The first book I remember reading all by myself I have here on my desk now. It’s called Tinker and Tanker Out West and it’s weathered and beaten, like the literary equivalent of the Velveteen Rabbit. The “Tinker” in the tale is in fact a rabbit, while “Tanker” is a hippo. (T&T were series characters developed and illustrated by Richard Scarry, perhaps not the best surname for a children’s author).


Melbourne, Australia, Friday 13th, 11:13pm-ish.


Pan in on SIMON at his computer. SIMON is 28, dark-haired, with an air – no, an aura – about him, perhaps something around the eyes, that seems to say, ’24 hours later, I’m still amazed by the fact I made a conscious choice to start drinking Swedish strawberry cider last night, and, 24 hours and kilos of bacon later, I’m still amazed by how hungover I remain. You tricked me, Sweden. Again. Fuck you.’

Also, he’s really VERY HANDSOME; like Cary Grant, Billy Zane, and someone who onlookers would describe as ‘really very handsome’ all rolled into one.

Soundtrack: This Busta Rhymes – AC/DC mashup that SIMON cannot seem to stop listening to right now.

We see the small red notification informing SIMON he has received a new message appear on the Facebook taskbar. The message is one in an ongoing conversation between SIMON and his friend DARCI in New York. Regrettably, this conversation is about FRED DURST (not present in the scene). The discussion focuses on how anything can be made funny by adding FRED DURST to the equation or rather, SIMON’s half of the discussion focuses on this.

SIMON then makes a reference to the once-famous phrase ‘DON’T FAKE THE FUNK ON A NASTY DUNK‘ and how he finds it just as hilarious as the existence of FRED DURST.

We see SIMON, suddenly inspired, update his status to read ‘SIMON… NEVER FAKES THE FUNK ON A NASTY DUNK.’

Moments later another red notification sign flares into life. This time, it is the small square with rounded edges that sits at the corner of the little blue world globe, letting SIMON know someone has commented on his status. He clicks on it.

Note: Simon remains VERY HANDSOME, but the moment is about to get ugly.

Not Simon, though.

CUT TO: Focus on the screen, where one of SIMON’s friends has commented: ‘Gay.’

SIMON: does that kind of reverse whistling/suck in air thing you do when you see someone bark their shin on a car door and draws back from the computer into the cushions of his chair.

End scene.


Now, it was about this time we hit trouble.

# Exercise requirements
A: Decide whether each statement below agrees with the essay excerpt above. Answer yes or no and quote the words of the essay excerpt that decide it.
(i) In the book, Tinker is a hippo.
(ii) Simon is 28 years old.
(iii) Simon's friend Darci lives in Melbourne.
B: Answer these questions using the essay excerpt above.
(i) Who developed and illustrated the Tinker and Tanker characters?
(ii) What drink did Simon choose to start drinking the night before?
(iii) What one-word comment did one of Simon's friends leave on his status?
C: Carry the essay excerpt above forward from its final sentence.

# Supplied information
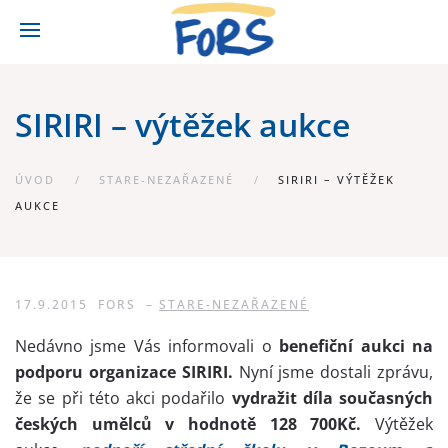
SIRIRI – výtěžek aukce
ÚVOD
STARE-NEZAŘAZENÉ
SIRIRI – VÝTĚŽEK
AUKCE
17.9.2015
FORS
–
STARE-NEZAŘAZENÉ
Nedávno jsme Vás informovali o
benefiční aukci na
podporu organizace SIRIRI.
Nyní jsme dostali zprávu,
že se při této akci podařilo
vydražit díla současných
českých umělců v hodnotě 128 700Kč.
Výtěžek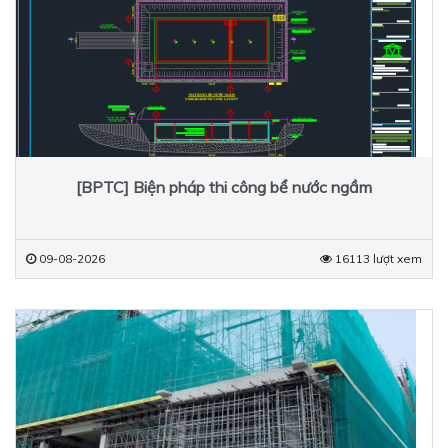
[BPTC] Biện pháp thi công bể nước ngầm
09-08-2026
16113 lượt xem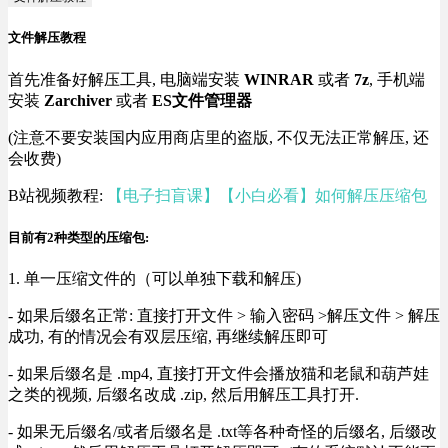
文件解压教程
首先准备好解压工具, 电脑端安装
WINRAR
或者
7z
, 手机端
安装
Zarchiver
或者
ES文件管理器
(注意不要安装国内应用商店里的盗版, 不仅无法正常解压, 还
会收费)
B站视频教程:
【电子扫盲课】【小白必看】如何解压压缩包
目前有2种类型的压缩包:
1. 单一压缩文件的（可以单独下载和解压)
- 如果后缀名正常: 直接打开文件 > 输入密码 >解压文件 > 解压
成功, 有的情况会有双层压缩, 再继续解压即可
- 如果后缀名是 .mp4, 直接打开文件会播放猫和老鼠和葫芦娃
之类的视频, 后缀名改成 .zip, 然后用解压工具打开.
- 如果无后缀名/或者后缀名是 .txt等各种奇怪的后缀名, 后缀改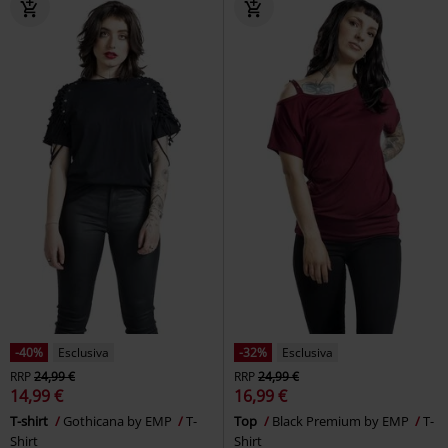
-40%
Esclusiva
-32%
Esclusiva
RRP
24,99 €
RRP
24,99 €
14,99 €
16,99 €
T-shirt
Gothicana by EMP
T-
Top
Black Premium by EMP
T-
Shirt
Shirt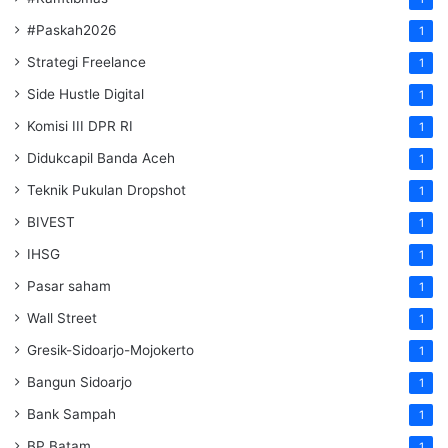
#Paskah2026
1
Strategi Freelance
1
Side Hustle Digital
1
Komisi III DPR RI
1
Didukcapil Banda Aceh
1
Teknik Pukulan Dropshot
1
BIVEST
1
IHSG
1
Pasar saham
1
Wall Street
1
Gresik-Sidoarjo-Mojokerto
1
Bangun Sidoarjo
1
Bank Sampah
1
BP Batam
1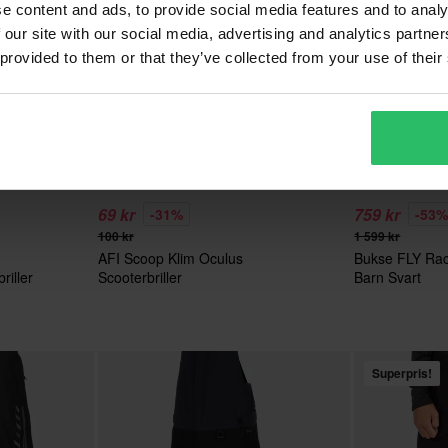
e content and ads, to provide social media features and to analy
 our site with our social media, advertising and analytics partn
 provided to them or that they’ve collected from your use of their
69 kr
759 kr
-31%
-53
100 kr
1 599 kr
AFI Scoop Klim Oculus
Bukse FLY Ra
iller
Scooterbriller
Barn Svart
Superpris!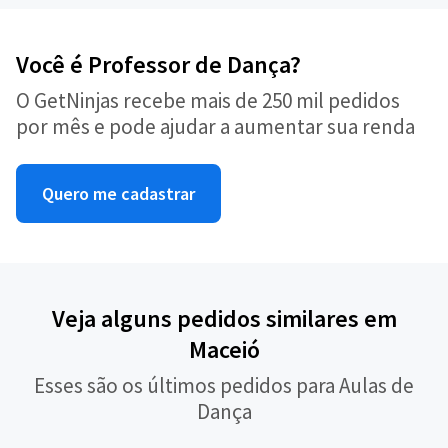
Você é Professor de Dança?
O GetNinjas recebe mais de 250 mil pedidos
por mês e pode ajudar a aumentar sua renda
Quero me cadastrar
Veja alguns pedidos similares em
Maceió
Esses são os últimos pedidos para Aulas de
Dança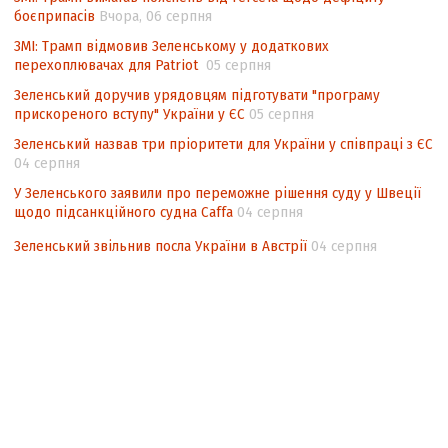
боєприпасів
Вчора, 06 серпня
ЗМІ: Трамп відмовив Зеленському у додаткових
перехоплювачах для Patriot
05 серпня
Зеленський доручив урядовцям підготувати "програму
прискореного вступу" України у ЄС
05 серпня
Зеленський назвав три пріоритети для України у співпраці з ЄС
04 серпня
У Зеленського заявили про переможне рішення суду у Швеції
щодо підсанкційного судна Caffa
04 серпня
Зеленський звільнив посла України в Австрії
04 серпня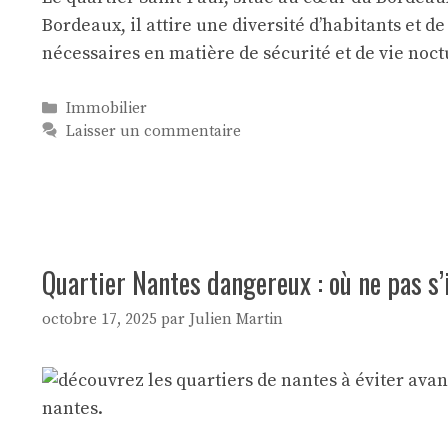
Bordeaux, il attire une diversité d’habitants et 
nécessaires en matière de sécurité et de vie noct
Catégories
Immobilier
Laisser un commentaire
Quartier Nantes dangereux : où ne pas s’
octobre 17, 2025
par
Julien Martin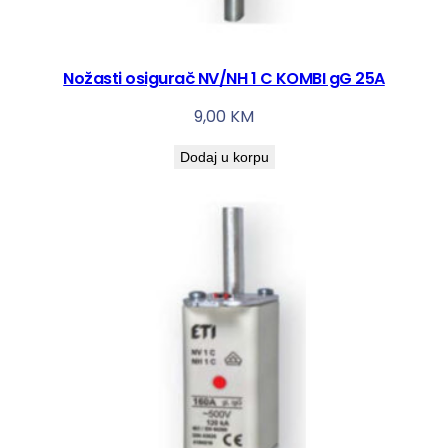
Nožasti osigurač NV/NH 1 C KOMBI gG 25A
9,00
KM
Dodaj u korpu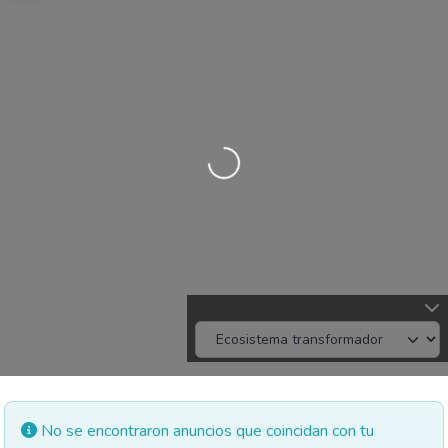
Cargando…
No se encontraron anuncios que coincidan con tu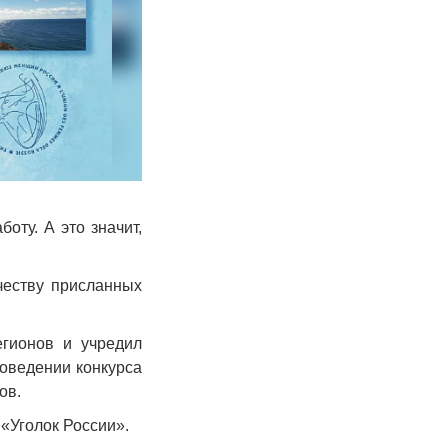
оту. А это значит,
честву присланных
гионов и учредил
оведении конкурса
ов.
«Уголок России».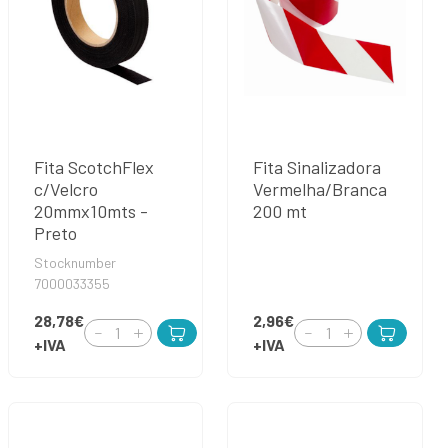
Fita ScotchFlex
Fita Sinalizadora
c/Velcro
Vermelha/Branca
20mmx10mts -
200 mt
Preto
Stocknumber
7000033355
28,78€
2,96€
+IVA
+IVA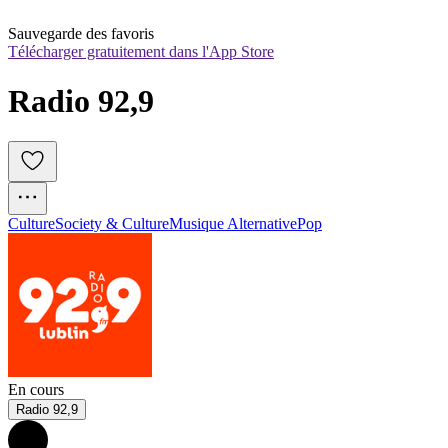
Sauvegarde des favoris
Télécharger gratuitement dans l'App Store
Radio 92,9
Culture
Society & Culture
Musique Alternative
Pop
En cours
Radio 92,9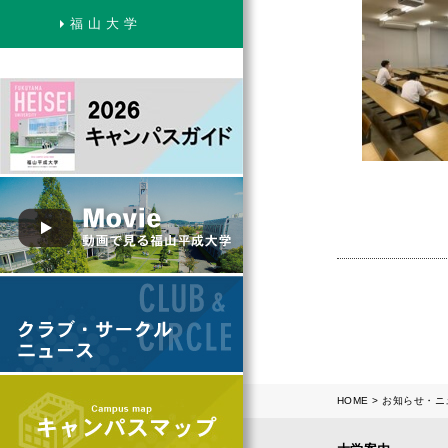
福 山 大 学
HOME
お知らせ・ニ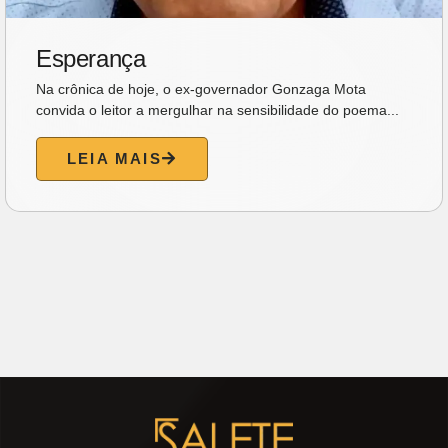
Esperança
Na crônica de hoje, o ex-governador Gonzaga Mota
convida o leitor a mergulhar na sensibilidade do poema...
LEIA MAIS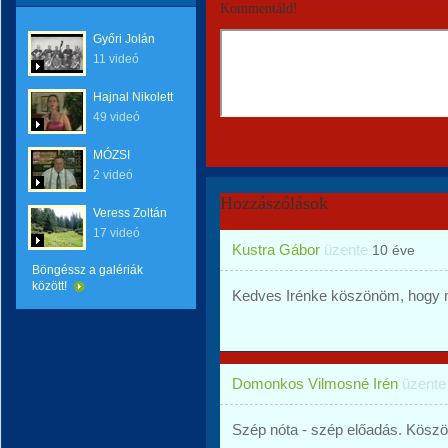
Kommentáld!
Győri Jolán
11 videó
Hajnal Nikolett
49 videó
MÓZSI
2 videó
Hozzászólások
Veress Zoltán
17 videó
Kustra Gábor
üzente
10 éve
Böngéssz a galériák
között!
Kedves Irénke köszönöm, hogy 
Domonkos Vilmosné Irén
üzent
Szép nóta - szép előadás. Kösz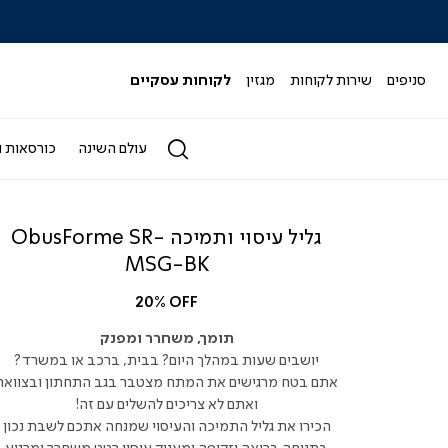
|
|
|
|
|
ידר
סליידר
סליידר
סליידר
סליידר
סליידר
גים
מותגים
מותגים
מותגים
מותגים
מותגים
-
-
-
-
-
סניפים
שירות לקוחות
מגזין
לקוחות עסקיים
הדר
הדר
הדר
הדר
הדר
(164)
(164)
(164)
(164)
(164)
עולם השינה
כורסאות ו
גליל עיסוי ותמיכה ObusForme SR-
MSG-BK
20% OFF
תומך, משחרר ומפנק
יושבים שעות במהלך היום? בבית, ברכב או במשרד?
אתם בטח מרגישים את המתח מצטבר בגב התחתון ובצוואר,
ואתם לא צריכים להשלים עם זה!
הכירו את גליל התמיכה והעיסוי שמנחה אתכם לשבת נכון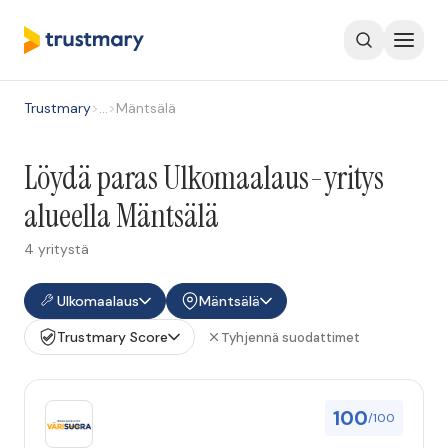
Trustmary
>
…
>
Mäntsälä
Löydä paras Ulkomaalaus-yritys
alueella Mäntsälä
4 yritystä
Ulkomaalaus
Mäntsälä
Trustmary Score
Tyhjennä suodattimet
100
/100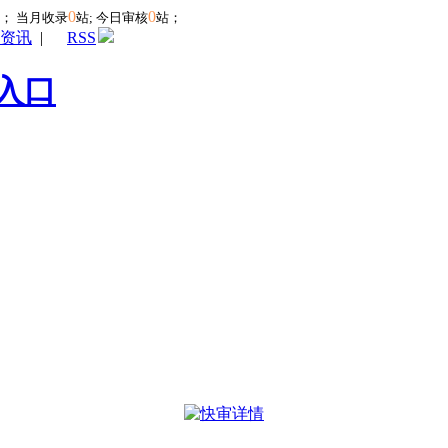
0
0
站；
当月收录
站; 今日审核
站；
资讯
|
RSS
入口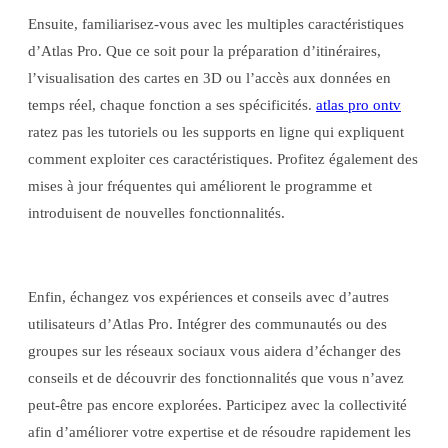
Ensuite, familiarisez-vous avec les multiples caractéristiques
d’Atlas Pro. Que ce soit pour la préparation d’itinéraires,
l’visualisation des cartes en 3D ou l’accès aux données en
temps réel, chaque fonction a ses spécificités.
atlas pro ontv
ratez pas les tutoriels ou les supports en ligne qui expliquent
comment exploiter ces caractéristiques. Profitez également des
mises à jour fréquentes qui améliorent le programme et
introduisent de nouvelles fonctionnalités.
Enfin, échangez vos expériences et conseils avec d’autres
utilisateurs d’Atlas Pro. Intégrer des communautés ou des
groupes sur les réseaux sociaux vous aidera d’échanger des
conseils et de découvrir des fonctionnalités que vous n’avez
peut-être pas encore explorées. Participez avec la collectivité
afin d’améliorer votre expertise et de résoudre rapidement les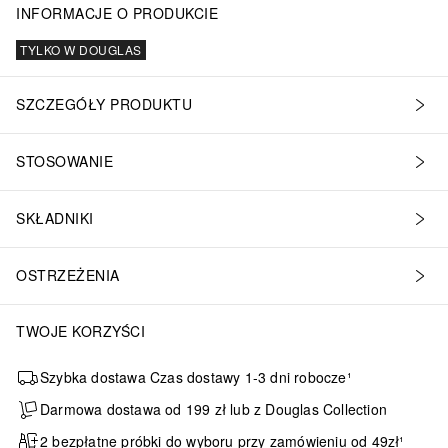
INFORMACJE O PRODUKCIE
TYLKO W DOUGLAS
SZCZEGÓŁY PRODUKTU
STOSOWANIE
SKŁADNIKI
OSTRZEŻENIA
TWOJE KORZYŚCI
Szybka dostawa Czas dostawy 1-3 dni robocze¹
Darmowa dostawa od 199 zł lub z Douglas Collection
2 bezpłatne próbki do wyboru przy zamówieniu od 49zł¹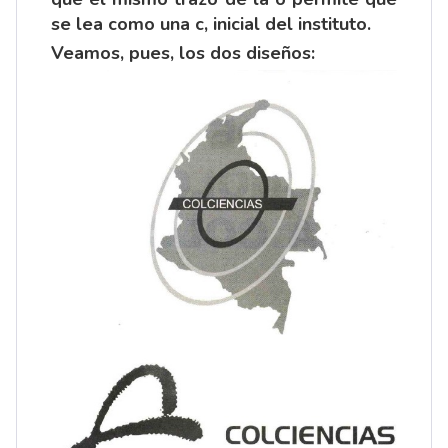
se lea como una c, inicial del instituto.
Veamos, pues, los dos diseños: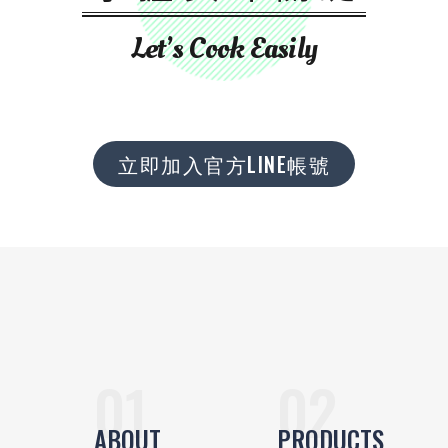
Let’s Cook Easily
立即加入官方LINE帳號
ABOUT
PRODUCTS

# Results for the exercise
A:
(i) No: "The “Tinker” in the tale is in fact a rabbit, while “Tanker” is a hippo."
(ii) Yes: "SIMON is 28"
(iii) No: "his friend DARCI in New York"

B:
(i) Richard Scarry
(ii) Swedish strawberry cider
(iii) 'Gay.'

C:
Seconds after the first notification, a second friend, from the same group, left a comment on the same status: ‘Double gay.’ A third, again from the same group, left another: ‘Triple gay.’

And I just went… Really?

And that was when I realised that maybe I was about to get caught in the middle of a nasty dunk. And if so, then no matter what else I did, the one thing I could not do was fake the funk.


The Nasty Dunk

See, I know these people – some of them for over twenty years. They’re among my best friends. None of them are hate criminals, if that’s a term.. They’re tertiary-educated, cosmopolitan, well-traveled types. They’re not close-minded or mean or particularly bigoted, or at least, my experience of them, which is a fairly comprehensive one, says to me they are not.

On the other hand…

It took maybe twenty seconds for my brain to itemise all the 21st rules of speech and political correctness involved. Everyone involved was and is past the point of ignorance; we’re all internet users, we’ve all been exposed to the difficulties of comment culture, we’re all past the point of being surprised by online speech. And a quick Google search revealed no one had split the gay lingual atom while I wasn’t looking; there hadn’t been some mass acceptance of the term as fair game.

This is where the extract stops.